Evaluate Expression Involving Polygamma and Zeta Functions

Question

Is there an alternative method to prove that $$\int_{1}^{\infty}x \psi^{(n)}(x) \mathrm dx = (-1)^{n+1}\Big[(n-2)!\zeta(n-1) + (n-1)!\zeta(n)\Big]$$

---

Context and Solution

The original problem given to me was

How can I prove that $$\sum_{k=3}^{n} \int_{1}^{\infty} x \hspace{.05cm}\psi^{(n)}(x) \mathrm dx = \zeta(2) + (-1)^k(k-1)! \zeta(k)$$ where $\psi^{(n)}(x)$ is the Polygamma function of order $n$.

I wanted to show the sum of the inner integrals seem to telescope, giving the RHS. Using a computer algebra system, I computed the $f(n)$ for some integer values, where $f(n) = \int_{1}^{\infty}x \psi^{(n)}(x) \mathrm dx$. Note that $f(n)$ did not converge for any integer less than $3$.

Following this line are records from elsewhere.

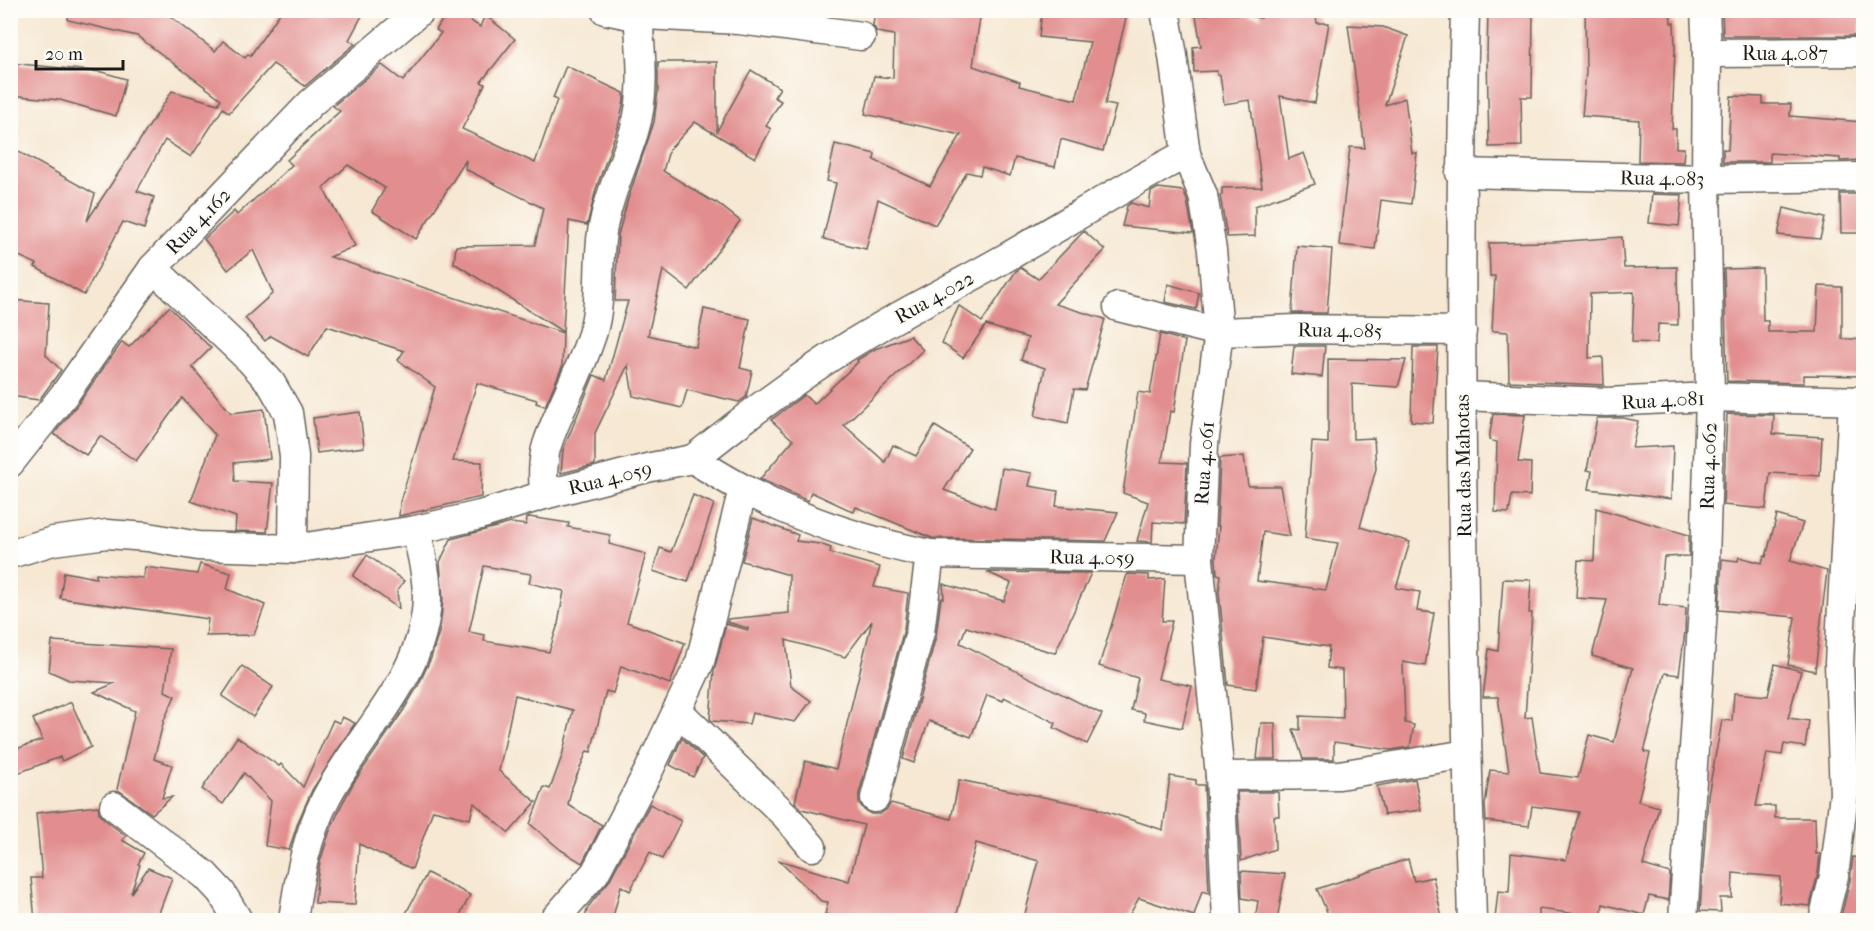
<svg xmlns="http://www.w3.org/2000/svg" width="1874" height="931" font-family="'IM FELL French Canon',serif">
	<rect width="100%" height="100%" fill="#fdfcf7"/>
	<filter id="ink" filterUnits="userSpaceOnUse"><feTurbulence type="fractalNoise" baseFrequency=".0167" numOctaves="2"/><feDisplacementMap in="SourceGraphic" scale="12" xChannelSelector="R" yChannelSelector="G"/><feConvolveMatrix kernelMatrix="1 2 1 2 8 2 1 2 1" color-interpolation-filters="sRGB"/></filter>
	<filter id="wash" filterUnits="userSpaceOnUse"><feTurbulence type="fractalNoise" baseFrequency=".008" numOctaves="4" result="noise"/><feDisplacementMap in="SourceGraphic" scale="24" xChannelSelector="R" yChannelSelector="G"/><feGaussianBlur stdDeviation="1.35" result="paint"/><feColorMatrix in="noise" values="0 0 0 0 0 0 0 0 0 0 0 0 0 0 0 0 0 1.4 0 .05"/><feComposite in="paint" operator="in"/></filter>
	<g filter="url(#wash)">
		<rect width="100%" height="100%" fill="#f6e8d3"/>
		<g id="blocks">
			<g fill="#e28e8e" fill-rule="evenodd">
				<path d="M69,10H162L215,51L223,41L245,58L248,54L250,56L282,10H365L349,40L355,44L305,86L273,64L229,113L223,108L191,157L165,140L137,191L154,197L144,229L123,222L84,295L35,267L37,264L10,252V147L95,194L87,221L172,91L218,104L221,99L137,36L68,20Z"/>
				<path d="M448,10H454L480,27L485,15L515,39L481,82L485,84L462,129L535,163L557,100L553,98L566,66L624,93V101L618,127L596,189L587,225L569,221L563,332L454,263L456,246L535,245L543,208L465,169L466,160L416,239L372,211L385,188L348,165L323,188L355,246L330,257L563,333L562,367L545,406L536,403L537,400L477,383L453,461L482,462L481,497L399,516L400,502L435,387L398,360L404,351L327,326L308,357L271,336L265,341L245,318L273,293L253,250L228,270L204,239L234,211L237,215L292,165L287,160L340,111L333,106L382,65L403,81L441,33L436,30Z"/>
				<path d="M875,10H981L973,66L1020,82L1019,86L1076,100L1090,42L1039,37L1042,10H1128L1105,104L1116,106L1103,151L1061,139L1055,167L1015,158L1010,176L982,167L980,175L967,172L935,225L878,199L866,249L823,239L836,183L827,181L835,144L875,154L874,160L930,186L961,135L865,114L874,76L893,78L894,35L877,32L873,25Z"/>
				<path d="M1260,10H1315L1317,23H1329L1315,103L1280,96L1289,159L1304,153L1315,184L1255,206V236L1227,237L1220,195H1222V188L1262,187L1250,100L1224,104L1220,75H1217V71L1194,72L1193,47L1201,46L1196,16L1223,12L1261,18Z"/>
				<path d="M1488,10H1533L1532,97H1521L1522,146L1489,147L1487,56Z"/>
				<path d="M1585,10H1670L1671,23H1674L1675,48L1672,129H1676V148H1684L1683,162L1638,161L1639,120L1582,116L1586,71Z"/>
				<path d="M1722,10H1861L1860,36H1723Z"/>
				<path d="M1348,25L1383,27L1408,36L1385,105L1405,98L1412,153H1417L1411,204L1381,200L1375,249L1339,245L1350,147L1365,148Z"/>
				<path d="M658,62H717V131L751,70L780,88L774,97L781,101L766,126L771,129L755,158L695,122L669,150L663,171L715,203L716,202L740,221L689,290L663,270L648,335L696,347L704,309L750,319L740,368L752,371L746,397L739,402L687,390L682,408L633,396L628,365L595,433V465L561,473L563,450L594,375L606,380L628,301H615L618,235L628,199L654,122L658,90Z"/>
				<path d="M10,63L102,72L126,79L116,116L60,100L10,95Z"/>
				<path d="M1731,96L1763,97V104H1791L1790,116L1863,122V160L1840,161V158L1770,153V162H1723V149L1728,150Z"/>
				<path d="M1158,188L1183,191L1187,200L1193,233L1122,226L1127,206L1131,203L1149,208L1151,192Z"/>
				<path d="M1652,194L1682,195L1679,226L1649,223Z"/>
				<path d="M1840,194H1863V233H1841Z"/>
				<path d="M1784,208L1825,218L1820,239L1778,235Z"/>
				<path d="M1084,231L1105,250L1055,304L1105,319L1085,390L1074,389L1068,423L1035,416L1045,368L1021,360L1028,338L986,325L963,358L942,343L959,306L982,322L1016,271L1021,268L1038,279Z"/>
				<path d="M1622,237L1624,268L1677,267L1678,325L1658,324L1657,343L1632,342L1634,292L1590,294L1589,358L1603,357L1604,385L1509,381L1508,332L1492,331L1495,276H1490L1489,243L1554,242Z"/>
				<path d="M1297,246L1332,249L1327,313H1292Z"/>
				<path d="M1762,268L1763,321H1768V332H1817L1819,286L1842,287V339H1863V376L1804,375V383L1727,381L1724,269Z"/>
				<path d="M1168,284L1199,293L1196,309L1165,302Z"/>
				<path d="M10,300L49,303L46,355L61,370L39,400L10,396Z"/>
				<path d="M169,307L211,348L192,367L231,413L264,409L270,459L234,463L235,481L273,483L267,532L235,531L236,517L191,501L215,435L182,398L136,461L100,436L86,455L54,434L80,401L122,342L129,347Z"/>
				<path d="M1160,334L1185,341L1174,412L1170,411L1162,462L1187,463L1184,524L1153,522L1152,542L1137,541L1148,502L1123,493L1138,392L1150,394Z"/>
				<path d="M910,336L923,350L844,425L885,462L893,445L916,456L935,426L970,448L944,490L995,509L1002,468L1032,473L1029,486L1058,491L1056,506L1118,512L1105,541L932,538L856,507L854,512L811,492L808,501L760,479L793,440L771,420L804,395L814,404L858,362L857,360L875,349Z"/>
				<path d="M1294,346H1325L1322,377L1291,374Z"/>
				<path d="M1413,347H1438L1433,423L1411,421Z"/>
				<path d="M1328,359L1406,360L1398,387L1352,384L1353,439L1374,438L1376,469L1360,527L1410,542L1396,588L1420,592L1417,611L1434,613L1425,666L1403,662L1405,723L1414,725L1410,747L1391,750L1334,742V759H1303L1293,729L1300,730V716L1343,718L1342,670L1327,668L1329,647L1263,637L1256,689L1228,685L1219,592L1221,575L1217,574L1216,559L1219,526H1217L1220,458L1244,456L1248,486H1280L1290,536L1263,532L1257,581L1326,590L1338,543L1305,538L1312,442L1328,443Z"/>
				<path d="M360,412L364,447L317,453L313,418Z"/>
				<path d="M1493,414L1525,415L1518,462L1531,463L1530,496L1512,495L1509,513L1495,512L1497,442L1489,440Z"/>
				<path d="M1727,414L1774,415L1773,434L1822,437L1820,476L1770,473L1766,509L1723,505Z"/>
				<path d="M1597,418H1623L1638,421L1632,448L1673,446L1671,499L1589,489L1592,471L1587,470Z"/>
				<path d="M693,495L714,504L688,582L653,571L660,548L671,552Z"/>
				<path d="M1596,508L1689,535V556L1664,557L1659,605L1686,608L1685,632L1679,675L1665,673L1644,752L1650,753L1638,801L1659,807L1643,865L1670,873L1668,900L1649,896L1644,915L1603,904L1601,917L1539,909V919H1495L1498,891L1509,892L1511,853L1566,860L1579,812L1532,806L1529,826L1486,821L1485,805L1490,770L1509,772L1498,697H1483L1489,649L1498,651L1503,579L1531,580L1529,613H1532L1525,718L1532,717L1540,773L1578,778L1589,735L1614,742L1633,668L1592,656L1607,600L1576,598L1578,560L1594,561Z"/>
				<path d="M1777,515L1803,523L1790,561L1827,571L1815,671L1788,665L1795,617L1719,610L1722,559L1738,561L1739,557L1762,563L1764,556L1766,557Z"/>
				<path d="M529,517L569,523L568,527L610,535L609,544L646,554L627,622L685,643L670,684L621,666L613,693L606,691L591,752L587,751L572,787L568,805L602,825L582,863L561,850L530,824L544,787L550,789L562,756L573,710L515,695L499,771L536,802L509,833L474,803L470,819L433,810L412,869L359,844L355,905L315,903L317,879L320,862L329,833L341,806L354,782L403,711L418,686L431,658L440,629L443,600L440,562L451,539L511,523L526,525L527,518ZM484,566L531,574L529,583L564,591L558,624L549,652L484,641L485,635L469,632Z"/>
				<path d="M753,518L798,535L796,541L820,544L831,548L830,553L880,567L874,587L908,593L904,629L859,794V803L864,810L871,814H880L887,809L891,803L951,819L959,780L1098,808V809L1163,830L1170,776L1196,780V785H1204L1209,893L1202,891L1194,916L1139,898L1126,921H1023L1039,861L976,843L955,921H845L825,914L828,902L821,901L778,860L849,881L864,825L802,809L795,802L805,761L836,769L872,621L845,657L786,640L791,686L811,701L795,722L752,713L749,724L712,721L710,719L714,671L726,624L748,630V628L727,622L728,619L789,613V575L742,561Z"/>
				<path d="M367,555L404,581L397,591L399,609L353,576Z"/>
				<path d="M200,564L231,573L227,589L265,605L254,635L206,636L208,619L60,598L64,572L96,578V574L143,578L145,567L197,574Z"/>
				<path d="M987,572L1091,573L1055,653L966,627L960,643L1102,714L1087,744L1054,728L1056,723L1004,697L1003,701L987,695L971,737L929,721L914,763L903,759L936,636L941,598H944L943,584L1004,601L1011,583Z"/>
				<path d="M1127,574L1149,575V580L1165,579L1162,621H1172L1158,679L1192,686L1182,728L1144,720L1145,713L1131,710L1138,678L1099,666Z"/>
				<path d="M52,641L171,649L165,691L175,696L164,720L154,759L172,765L162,798L172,797L152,814L117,789L135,711L94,692L115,683L69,680L49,671Z"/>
				<path d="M1775,664L1801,671L1788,718L1809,721L1805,747L1784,744L1782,755L1767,753L1756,806H1775V818H1815L1816,854H1820L1818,873L1810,906L1779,903L1781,877L1733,873L1732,898H1720L1721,912L1700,911L1708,795L1722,720L1732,721L1734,693L1768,696Z"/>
				<path d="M242,666L273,687L253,717L222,696Z"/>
				<path d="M71,702L91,747L62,761L60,757L10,776V751L42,740L33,719Z"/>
				<path d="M342,717L355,723L312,790L298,822L289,850L265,846L271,801L244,773L223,804L202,789L237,737L279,766L281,764L303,787L333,720L339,723Z"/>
				<path d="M1261,723H1275L1276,759H1257Z"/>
				<path d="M682,738L703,758L693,777L670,765Z"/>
				<path d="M1415,779L1421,810L1384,815L1377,786Z"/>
				<path d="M1237,792H1278L1279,816H1274L1275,849L1241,861Z"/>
				<path d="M650,804L681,821L662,859L650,852L630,891L621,886L612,921H584L588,907L609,881Z"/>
				<path d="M98,806L99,813L104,819L126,836L122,840L144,853L138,864L140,865L131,893L148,868L172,878L156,921H35L31,878H42L36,813Z"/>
				<path d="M1860,851L1863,852V921H1840L1850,880L1853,857L1858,858Z"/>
				<path d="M1408,859L1414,881L1433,877L1442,918L1428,921H1331L1317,889Z"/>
				<path d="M1241,871L1285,874L1277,921H1255L1258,901L1242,898Z"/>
				<path d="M427,873L470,895L457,921H402Z"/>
			</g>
		</g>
	</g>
	<g filter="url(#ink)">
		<use href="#blocks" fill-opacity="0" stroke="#68635c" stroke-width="1.5"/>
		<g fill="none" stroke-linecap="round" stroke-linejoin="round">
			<defs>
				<g id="minor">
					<path d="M605,10L625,14L739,20L861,36"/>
					<path d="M1165,10L1173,56L1186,154L1203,195L1212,250L1219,332L1204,444L1199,559L1220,776L1227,920"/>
					<path d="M1465,10C1457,314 1463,617 1472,920"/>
					<path d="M1707,53L1864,52"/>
					<path d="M1460,173L1706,179L1864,177"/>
					<path d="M153,268L250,360L271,383L288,413L294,456L293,549"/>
					<path d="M1118,307L1219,332L1296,329L1462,331"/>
					<path d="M1462,396L1607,402L1710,397L1864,401"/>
					<path d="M693,459C743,419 794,380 848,346C897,315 949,290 1000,261C1062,226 1122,187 1186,154"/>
					<path d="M10,463L67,391L153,268L311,103L421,10"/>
					<path d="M544,495C543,479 542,461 547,445C560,406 581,371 593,331C602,299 597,265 602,232C608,197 623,166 634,132C646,94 641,54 638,15"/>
					<path d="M10,554L53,541L107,534L148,537L198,546L293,549L416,530L480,515L544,495L651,467L693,459C709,469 725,479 742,488C798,519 867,541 930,554L1199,559"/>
					<path d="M677,710L786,816L812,847"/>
					<path d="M1220,776L1339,775L1467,754"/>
					<path d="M875,798L920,632L930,554"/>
					<path d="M114,806L205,875L221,892L238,920"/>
					<path d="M293,920C299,878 306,837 326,798C360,732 425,677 427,598C427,575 421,552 416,530"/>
					<path d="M554,920L595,873L649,770L700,662L743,489"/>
					<path d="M1683,920L1704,593L1710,397L1706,179L1707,53L1705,10"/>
					<path d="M1823,920L1834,876L1844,794L1839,663L1853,401"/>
				</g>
			</defs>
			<use href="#minor" stroke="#68635c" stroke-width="31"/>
			<use href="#minor" stroke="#fff" stroke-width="28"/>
		</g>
	</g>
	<g text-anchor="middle" stroke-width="5" stroke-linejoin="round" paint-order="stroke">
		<g font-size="20" fill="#1c1c1c" stroke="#fdfcf7">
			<text x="1785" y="60">Rua 4.087</text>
			<text transform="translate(1662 178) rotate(1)" y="7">Rua 4.083</text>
			<text transform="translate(198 221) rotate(-46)" y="7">Rua 4.162</text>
			<text transform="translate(934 297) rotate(-29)" y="7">Rua 4.022</text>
			<text transform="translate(1340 330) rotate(1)" y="7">Rua 4.085</text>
			<text transform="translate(1663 400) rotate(-3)" y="7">Rua 4.081</text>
			<text transform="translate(1204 463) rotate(-86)" y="7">Rua 4.061</text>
			<text transform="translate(1463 466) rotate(-91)" y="7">Rua das Mahotas</text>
			<text transform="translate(1708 466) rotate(-88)" y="7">Rua 4.062</text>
			<text transform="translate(610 478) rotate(-14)" y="7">Rua 4.059</text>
			<text transform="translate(1092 557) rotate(1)" y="7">Rua 4.059</text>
		</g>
	</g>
	<rect width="1874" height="931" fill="none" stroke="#fdfcf7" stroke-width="36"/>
	<path d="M36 60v9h87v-9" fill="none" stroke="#1c1c1c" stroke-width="3"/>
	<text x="45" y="60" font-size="18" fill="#1c1c1c" stroke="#fdfcf7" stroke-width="4.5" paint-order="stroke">20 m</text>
</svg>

\begin{align*} &f(3) = \zeta(2) + 2 \zeta(3)\\ &f(4) = -2\zeta(3) - 6\zeta(4)\\ &f(5) = 6\zeta(4) + 24 \zeta(5)\\ &f(6) = -24\zeta(5) - 120\zeta(6)\\ \end{align*}

Which led me to make the following statement

$$\int_{1}^{\infty}x \psi^{(n)}(x) \mathrm dx = (-1)^{n+1}\Big[(n-2)!\zeta(n-1) + (n-1)!\zeta(n)\Big]$$

The following is my proof, using the series expansion of $\psi^{(n)}(x)$. Is there an alternative proof that avoids using the expansion?

\begin{align*} f(n) &= \int_{1}^\infty x \psi^{(n)}(x) \, dx = \int_{1}^\infty x \left[ (-1)^{n+1} n! \sum_{m=0}^\infty \frac{1}{(x + m)^{n+1}} \right] dx\\ &= (-1)^{n+1} n! \sum_{m=0}^\infty \int_{1}^\infty \frac{x}{(x + m)^{n+1}} \, dx \end{align*}

The inner integral evaluates to $$\int_{1}^\infty \frac{x}{(x + m)^{n+1}} \, dx = \frac{1}{n-1} (m+1)^{-(n-1)} - \frac{m}{n} (m+1)^{-n}$$

Substituting back into the summation gives

\begin{align*} f(n) &= (-1)^{n+1} n! \sum_{m=0}^\infty \left[ \frac{1}{n-1} (m+1)^{-(n-1)} - \frac{m}{n} (m+1)^{-n} \right]\\ &= (-1)^{n+1} n! \left[ \frac{1}{n-1} \sum_{m=0}^\infty (m+1)^{-(n-1)} - \frac{1}{n} \sum_{m=0}^\infty \frac{m}{(m+1)^n} \right] \end{align*}

We know

$$\sum_{m=0}^\infty (m+1)^{-(n-1)} = \zeta(n-1)$$ $$\sum_{m=0}^\infty \frac{m}{(m+1)^n} = \sum_{m=1}^\infty \frac{m-1}{m^n} = \zeta(n) - \zeta(n-1)$$

Substituting these gives

\begin{align*} f(n)&= (-1)^{n+1} n! \left[ \frac{\zeta(n-1)}{n-1} - \frac{\zeta(n) - \zeta(n-1)}{n} \right]\\ &= (-1)^{n+1} n! \left[ \frac{ \zeta(n-1) - (n-1) \zeta(n)}{n(n-1)} \right]\\ &= (-1)^{n+1} \Big[ (n-2)!\zeta(n-1) + (n-1)!\zeta(n) \Big] \end{align*}

as desired.

---

If you have any alternative tricks, techniques, or input, it would be highly appreciated. Thanks.

Answer 1

Integration by parts along with $\psi^{(n)}(x)=o(1)$ for $n\ge 1$ yields, $$\int_1^{+\infty} x\psi^{(n)}(x)\ {\rm d}x=-\psi^{(n-1)}(1)+\psi^{(n-2)}(1)$$ where the result follows by using the special value $\psi^{(n)} (1) = (-1)^{n+1}n!\zeta(n+1)$.